NC bill to restart executions pushes an unjust penalty
Last week, Indonesia’s government descended into barbarism by executing eight prisoners for drug offenses.
Last week, the U.S. Supreme Court debated whether botched executions violated the Constitution’s prohibition of cruel and unusual punishment.
Last week, Nebraska’s Republican-dominated legislature moved to abolish that state’s death penalty.
And last week, of all weeks, the North Carolina House voted to clear the way for the resumption of state-sponsored killing.
Legal challenges have locked North Carolina’s execution process for nearly a decade. During the unofficial moratorium, evidence of the brutality and errors surrounding executions has become overwhelming. But that didn’t stop House Republicans from pushing through a bill that would eliminate what has become a major obstacle to carrying out the death penalty here – the lack of doctors the law requires to attend executions.
Getting past doctors
In 2007, the N.C. Medical Board decided that doctors who participate in executions violate the ethics of their profession. By a vote of 84-33, the House passed a bill Wednesday that sidesteps the need for doctors by expanding the list of medical personnel who can monitor executions to include physician assistants, nurse practitioners, registered nurses and emergency medical technicians. A doctor would still need to be nearby to certify the death.
Since coming under Republican control in 2011, this legislature has made going backward its preferred direction on issues of taxation, voting rights, environmental regulation, education funding, gun laws and women’s health. But its effort to restart executions is especially retrogressive with an added element of macabre.
The death penalty is unnecessary, unjust and irreversible. Its use now is only an act of vengeance against a few prisoners who happened to be convicted in death penalty states and whose lawyers failed to negotiate the many legal options that could have spared them. Prosecutors say the death penalty is a useful tool for negotiating with suspects, but an absolute penalty cannot be both fairly applied and negotiable.

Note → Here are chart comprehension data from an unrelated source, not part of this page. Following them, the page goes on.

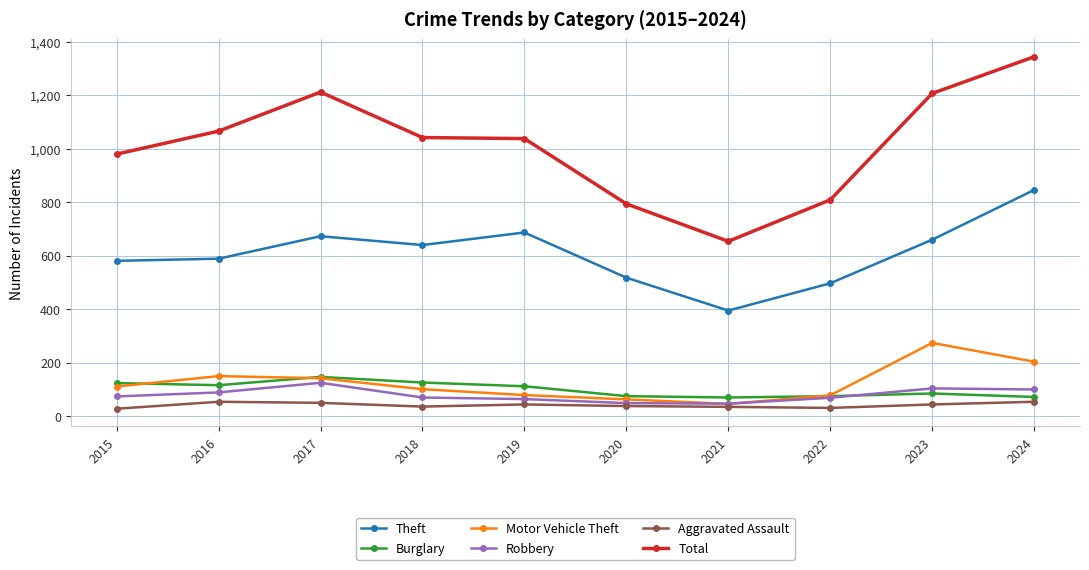

How many lines are shown in the chart?

6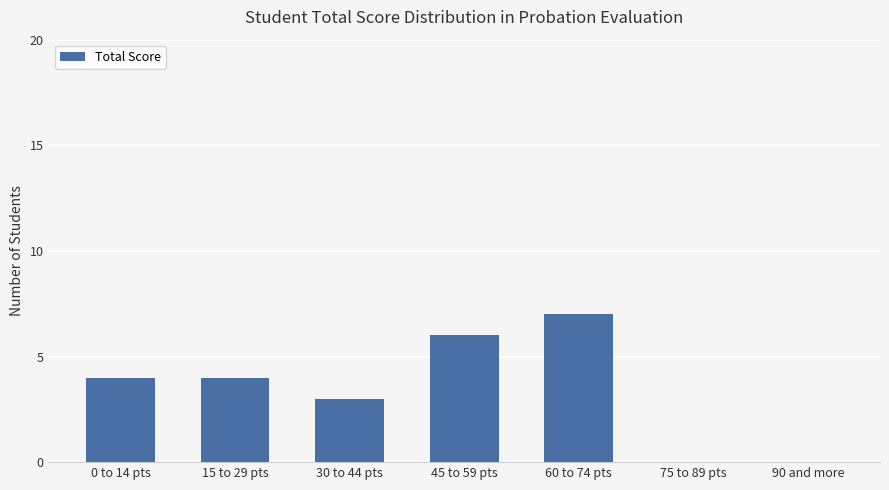

Are the bars horizontal?

No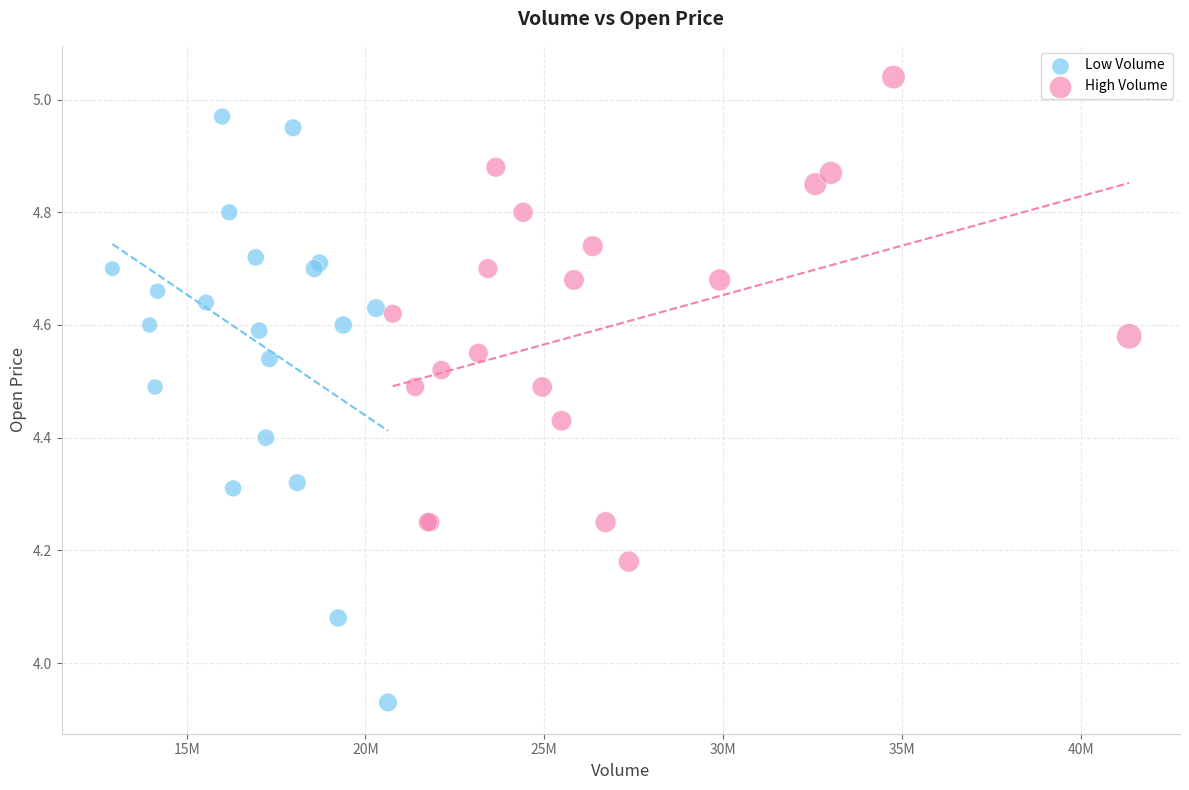

Which series reaches the maximum Y coordinate?

High Volume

The death penalty is fast becoming an anachronism, the act itself fading into the past along with its discarded instruments, the noose, the firing squad, the gas chamber and the electric chair. Thirty two states still have death penalty statutes, but only a few have carried out regular executions since the Supreme Court reinstated the death penalty in 1976. Of the 1,407 executions since then, the great majority – 1,114 – were in the South – and more than half of those – 636 – were carried out in Texas and Oklahoma, according to the Death Penalty Information Center. North Carolina executed 43 prisoners during the period, but none since 2006. The state has 149 prisoners on death row.
The erratic application of the death penalty makes it unfair and its unfairness is dangerously compounded by its finality. Wrongly convicted people could be executed and likely have been. Since the reinstatement of the death penalty, the emergence of new evidence has led to the exoneration of 152 death row inmates, seven of them in North Carolina. The most recent exoneration came last September with the release of Henry Lee McCollum after almost 31 years on death row.
McCollum said as he left prison, “You’ve still got innocent people on North Carolina death row.
That call for help wasn’t heard in the state House on Wednesday. Instead, Leo Daughtry, a Smithfield Republican and sponsor of the bill, said North Carolina should get back to executing death row inmates because the law allows it. “If we do have (the death penalty), we need to enforce the law,” he said.
Drop an unjust law
A push impose a penalty so flawed and so serious should be based on more than “because we can.” Laws are not enforced for their own sake. They are enforced because they serve justice or the public good. When a law fails to do that, it should be repealed or struck down. That is what should happen in North Carolina and has happened since 2007 in Illinois, New Jersey, New York, New Mexico, Connecticut and Maryland.
Furthermore, Daughtry’s bill does not enforce the law. It changes the law so that North Carolina can more readily resume executions. The state Senate should reject this bill and, if necessary, Gov. Pat McCrory should veto it. Lives, perhaps even innocent lives, will depend on it.